» **DATASET RECORDS**

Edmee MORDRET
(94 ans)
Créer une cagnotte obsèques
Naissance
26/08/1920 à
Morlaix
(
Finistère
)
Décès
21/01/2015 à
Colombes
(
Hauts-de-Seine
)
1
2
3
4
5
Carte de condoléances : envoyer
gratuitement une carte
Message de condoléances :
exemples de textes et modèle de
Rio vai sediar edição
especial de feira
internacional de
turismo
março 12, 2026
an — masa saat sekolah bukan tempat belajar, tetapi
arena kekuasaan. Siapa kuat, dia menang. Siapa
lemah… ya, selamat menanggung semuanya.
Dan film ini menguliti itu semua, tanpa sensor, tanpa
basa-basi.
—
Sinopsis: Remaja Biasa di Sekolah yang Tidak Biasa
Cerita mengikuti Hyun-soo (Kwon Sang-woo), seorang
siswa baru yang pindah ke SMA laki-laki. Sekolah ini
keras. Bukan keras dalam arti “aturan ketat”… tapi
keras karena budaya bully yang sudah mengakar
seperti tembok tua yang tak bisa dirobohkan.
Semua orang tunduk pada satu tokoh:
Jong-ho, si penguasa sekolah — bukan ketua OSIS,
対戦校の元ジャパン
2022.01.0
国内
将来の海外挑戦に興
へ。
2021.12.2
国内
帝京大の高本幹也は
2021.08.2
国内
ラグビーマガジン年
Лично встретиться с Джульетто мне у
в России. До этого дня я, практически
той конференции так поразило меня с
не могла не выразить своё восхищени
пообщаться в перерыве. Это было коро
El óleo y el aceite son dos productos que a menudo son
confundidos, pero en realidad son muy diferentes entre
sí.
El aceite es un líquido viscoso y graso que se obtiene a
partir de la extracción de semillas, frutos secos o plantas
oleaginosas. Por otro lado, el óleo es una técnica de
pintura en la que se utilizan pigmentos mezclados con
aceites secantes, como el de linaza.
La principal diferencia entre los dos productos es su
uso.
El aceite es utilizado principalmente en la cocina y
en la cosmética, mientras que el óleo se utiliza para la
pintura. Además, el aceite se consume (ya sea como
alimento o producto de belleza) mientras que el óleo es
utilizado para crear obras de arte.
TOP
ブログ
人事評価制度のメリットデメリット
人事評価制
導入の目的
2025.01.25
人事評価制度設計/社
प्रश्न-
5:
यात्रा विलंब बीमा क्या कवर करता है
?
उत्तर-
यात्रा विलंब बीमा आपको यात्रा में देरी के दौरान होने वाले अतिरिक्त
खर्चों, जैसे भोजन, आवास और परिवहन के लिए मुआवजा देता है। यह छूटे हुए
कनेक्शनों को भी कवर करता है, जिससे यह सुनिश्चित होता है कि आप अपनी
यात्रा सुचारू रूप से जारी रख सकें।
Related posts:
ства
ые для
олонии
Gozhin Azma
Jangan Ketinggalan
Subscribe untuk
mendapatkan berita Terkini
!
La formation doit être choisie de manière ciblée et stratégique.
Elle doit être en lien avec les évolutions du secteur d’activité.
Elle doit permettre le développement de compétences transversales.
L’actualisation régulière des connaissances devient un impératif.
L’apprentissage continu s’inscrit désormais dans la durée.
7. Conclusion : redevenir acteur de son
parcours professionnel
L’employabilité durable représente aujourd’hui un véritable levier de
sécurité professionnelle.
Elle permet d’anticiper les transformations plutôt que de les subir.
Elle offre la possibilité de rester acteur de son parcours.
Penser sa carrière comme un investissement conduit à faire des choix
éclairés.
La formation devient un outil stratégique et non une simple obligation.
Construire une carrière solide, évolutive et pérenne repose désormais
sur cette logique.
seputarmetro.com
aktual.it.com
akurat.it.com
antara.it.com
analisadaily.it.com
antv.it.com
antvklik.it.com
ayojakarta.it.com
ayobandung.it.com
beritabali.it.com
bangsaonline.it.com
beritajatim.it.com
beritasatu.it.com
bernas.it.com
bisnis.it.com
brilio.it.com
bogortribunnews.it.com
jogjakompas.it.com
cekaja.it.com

» **EXERCISE REQUIREMENTS**
Turn every line of text in the records into one numbered list, and leave out any blank lines.

» **ANSWER SPACE**
1. Edmee MORDRET
2. (94 ans)
3. Créer une cagnotte obsèques
4. Naissance
5. 26/08/1920 à
6. Morlaix
7. (
8. Finistère
9. )
10. Décès
11. 21/01/2015 à
12. Colombes
13. (
14. Hauts-de-Seine
15. )
16. 1
17. 2
18. 3
19. 4
20. 5
21. Carte de condoléances : envoyer
22. gratuitement une carte
23. Message de condoléances :
24. exemples de textes et modèle de
25. Rio vai sediar edição
26. especial de feira
27. internacional de
28. turismo
29. março 12, 2026
30. an — masa saat sekolah bukan tempat belajar, tetapi
31. arena kekuasaan. Siapa kuat, dia menang. Siapa
32. lemah… ya, selamat menanggung semuanya.
33. Dan film ini menguliti itu semua, tanpa sensor, tanpa
34. basa-basi.
35. —
36. Sinopsis: Remaja Biasa di Sekolah yang Tidak Biasa
37. Cerita mengikuti Hyun-soo (Kwon Sang-woo), seorang
38. siswa baru yang pindah ke SMA laki-laki. Sekolah ini
39. keras. Bukan keras dalam arti “aturan ketat”… tapi
40. keras karena budaya bully yang sudah mengakar
41. seperti tembok tua yang tak bisa dirobohkan.
42. Semua orang tunduk pada satu tokoh:
43. Jong-ho, si penguasa sekolah — bukan ketua OSIS,
44. 対戦校の元ジャパン
45. 2022.01.0
46. 国内
47. 将来の海外挑戦に興
48. へ。
49. 2021.12.2
50. 国内
51. 帝京大の高本幹也は
52. 2021.08.2
53. 国内
54. ラグビーマガジン年
55. Лично встретиться с Джульетто мне у
56. в России. До этого дня я, практически
57. той конференции так поразило меня с
58. не могла не выразить своё восхищени
59. пообщаться в перерыве. Это было коро
60. El óleo y el aceite son dos productos que a menudo son
61. confundidos, pero en realidad son muy diferentes entre
62. sí.
63. El aceite es un líquido viscoso y graso que se obtiene a
64. partir de la extracción de semillas, frutos secos o plantas
65. oleaginosas. Por otro lado, el óleo es una técnica de
66. pintura en la que se utilizan pigmentos mezclados con
67. aceites secantes, como el de linaza.
68. La principal diferencia entre los dos productos es su
69. uso.
70. El aceite es utilizado principalmente en la cocina y
71. en la cosmética, mientras que el óleo se utiliza para la
72. pintura. Además, el aceite se consume (ya sea como
73. alimento o producto de belleza) mientras que el óleo es
74. utilizado para crear obras de arte.
75. TOP
76. ブログ
77. 人事評価制度のメリットデメリット
78. 人事評価制
79. 導入の目的
80. 2025.01.25
81. 人事評価制度設計/社
82. प्रश्न-
83. 5:
84. यात्रा विलंब बीमा क्या कवर करता है
85. ?
86. उत्तर-
87. यात्रा विलंब बीमा आपको यात्रा में देरी के दौरान होने वाले अतिरिक्त
88. खर्चों, जैसे भोजन, आवास और परिवहन के लिए मुआवजा देता है। यह छूटे हुए
89. कनेक्शनों को भी कवर करता है, जिससे यह सुनिश्चित होता है कि आप अपनी
90. यात्रा सुचारू रूप से जारी रख सकें।
91. Related posts:
92. ства
93. ые для
94. олонии
95. Gozhin Azma
96. Jangan Ketinggalan
97. Subscribe untuk
98. mendapatkan berita Terkini
99. !
100. La formation doit être choisie de manière ciblée et stratégique.
101. Elle doit être en lien avec les évolutions du secteur d’activité.
102. Elle doit permettre le développement de compétences transversales.
103. L’actualisation régulière des connaissances devient un impératif.
104. L’apprentissage continu s’inscrit désormais dans la durée.
105. 7. Conclusion : redevenir acteur de son
106. parcours professionnel
107. L’employabilité durable représente aujourd’hui un véritable levier de
108. sécurité professionnelle.
109. Elle permet d’anticiper les transformations plutôt que de les subir.
110. Elle offre la possibilité de rester acteur de son parcours.
111. Penser sa carrière comme un investissement conduit à faire des choix
112. éclairés.
113. La formation devient un outil stratégique et non une simple obligation.
114. Construire une carrière solide, évolutive et pérenne repose désormais
115. sur cette logique.
116. seputarmetro.com
117. aktual.it.com
118. akurat.it.com
119. antara.it.com
120. analisadaily.it.com
121. antv.it.com
122. antvklik.it.com
123. ayojakarta.it.com
124. ayobandung.it.com
125. beritabali.it.com
126. bangsaonline.it.com
127. beritajatim.it.com
128. beritasatu.it.com
129. bernas.it.com
130. bisnis.it.com
131. brilio.it.com
132. bogortribunnews.it.com
133. jogjakompas.it.com
134. cekaja.it.com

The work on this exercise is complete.